Читаем без скачивания Пещера и тени - Ник Хоакин
Шрифт:
Интервал:
Закладка:
— С аппетитом? — спросил Джек.
— Не очень, но все же он поел.
— А горничные, — вставил Почоло, — говорят, что он спросил, молились ли они.
Трое мужчин на веранде, склонившись над железным столом, тихо переговаривались. Дом был заполнен не только полицейскими, но и военными.

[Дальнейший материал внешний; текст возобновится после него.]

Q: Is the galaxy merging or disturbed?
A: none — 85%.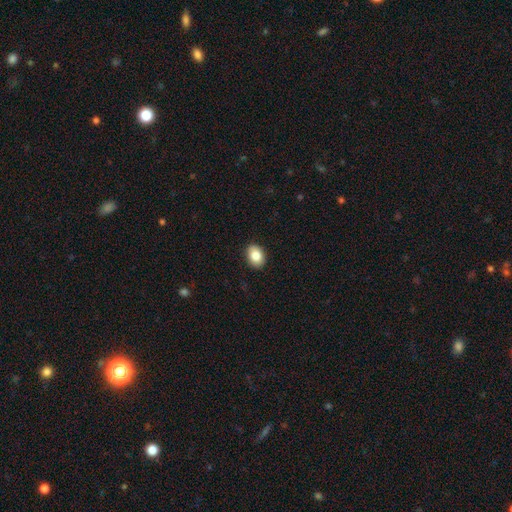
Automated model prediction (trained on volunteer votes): smooth_or_featured: smooth (p=0.85) [alt: star or artifact p=0.08]
how_rounded: in between (p=0.74) [alt: round p=0.25]
merging: none (p=0.89) [alt: minor disturbance p=0.08]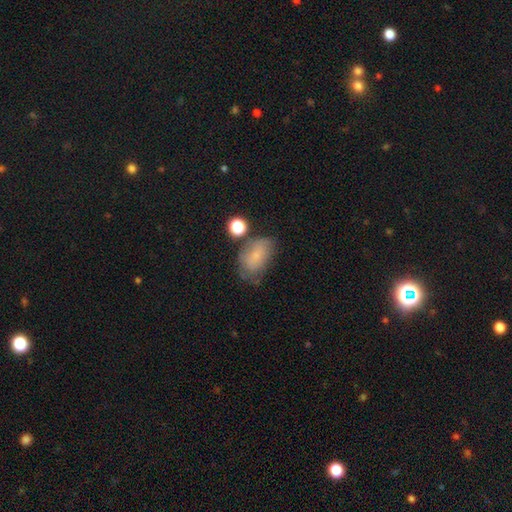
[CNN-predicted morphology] Smooth or featured? Predicted: smooth (p=0.69). How rounded? Predicted: in between (p=0.84). Merging? Predicted: none (p=0.46).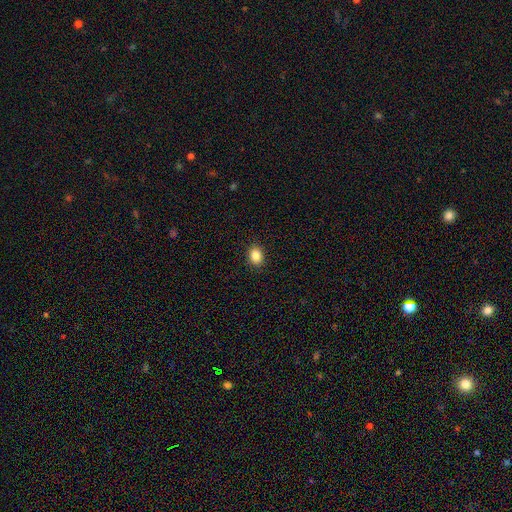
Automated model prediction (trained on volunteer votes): A smooth galaxy with no disk features (86%) that is in between round and cigar-shaped (58%).

Vote fractions:
- Smooth or featured? smooth: 86% / star or artifact: 10% / featured or disk: 5%
- How rounded? in between: 58% / round: 41% / cigar-shaped: 1%
- Merging? none: 91% / minor disturbance: 7% / major disturbance: 2% / merger: 1%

— После обеда, — продолжал крепыш телохранитель, — он сел играть со мной в карты, но играл как-то невнимательно и время от времени ежился, точно от холода. Потом вдруг в середине игры встал, подошел к телефону и позвонил кому-то.
— Он звонил отцу Монсону, моему исповеднику, — пояснил Почоло. — Я проверил. Отец Монсон сказал, что Алекс спросил его, не могут ли они поговорить. И отец Монсон предложил прийти сюда.
— А потом господин сенатор, — продолжал телохранитель, — сказал, что ему надо принять ванну и переодеться, потому что он ждет посетителя. Мы поднялись к нему в комнату, и он прошел в ванную. Дверь была закрыта, но не заперта. Это точно, потому что, как только я услышал шум душа, я подергал ручку. Тогда я прошел через холл к себе в комнату — взять сигареты. Джимми — это другой телохранитель — был в холле и вернулся вместе со мной в комнату господина сенатора. Мы слышали, что душ все еще включен. Но потом вдруг все смолкло. Мы решили, что он или бреется, или сидит на унитазе, но эта тишина как-то беспокоила меня. Тогда я снова подергал ручку и обнаружил, что он запер дверь. Я постучал и окликнул его, спросил, все ли в порядке. И тут мы услышали выстрел. Мы с Джимми высадили дверь и нашли господина сенатора под душем. Пистолет был у него в руке.
— Он вышиб себе мозги, — сказал Почоло.
— Он ничего не оставил в комнате? — спросил Джек. — Письмо, например?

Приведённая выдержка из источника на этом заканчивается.